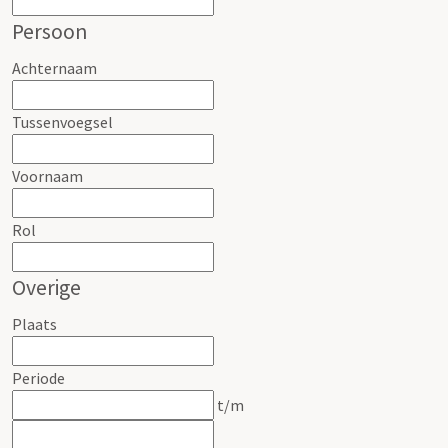
Persoon
Achternaam
Tussenvoegsel
Voornaam
Rol
Overige
Plaats
Periode
t/m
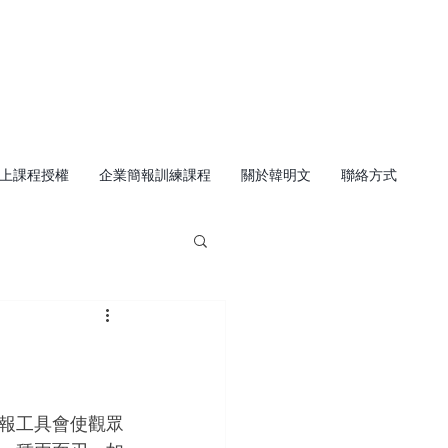
上課程授權
企業簡報訓練課程
關於韓明文
聯絡方式
簡報工具會使觀眾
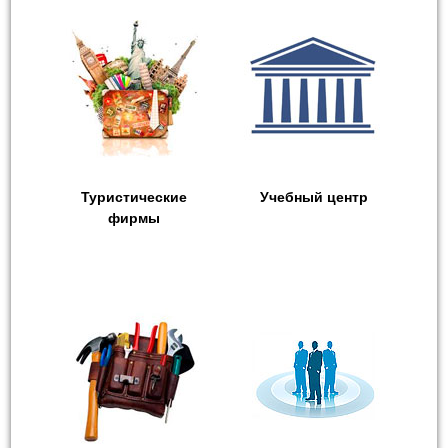
Туристические
Учебный центр
фирмы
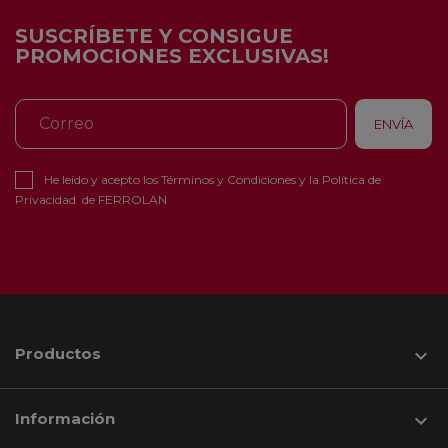
SUSCRÍBETE Y CONSIGUE
PROMOCIONES EXCLUSIVAS!
He leído y acepto los
Términos y Condiciones
y la
Política de
Privacidad
de FERROLAN
Productos

Información


★ ★ ★ ★ ★ ★ ★

→ Work instructions
Without any of the pictures, reproduce the listing above exactly.

→ Output for this exercise
Persoon
Achternaam
Tussenvoegsel
Voornaam
Rol
Overige
Plaats
Periode
t/m
上課程授權
企業簡報訓練課程
關於韓明文
聯絡方式
簡報工具會使觀眾
Туристические
Учебный центр
фирмы
SUSCRÍBETE Y CONSIGUE
PROMOCIONES EXCLUSIVAS!
He leído y acepto los
Términos y Condiciones
y la
Política de
Privacidad
de FERROLAN
Productos

Información


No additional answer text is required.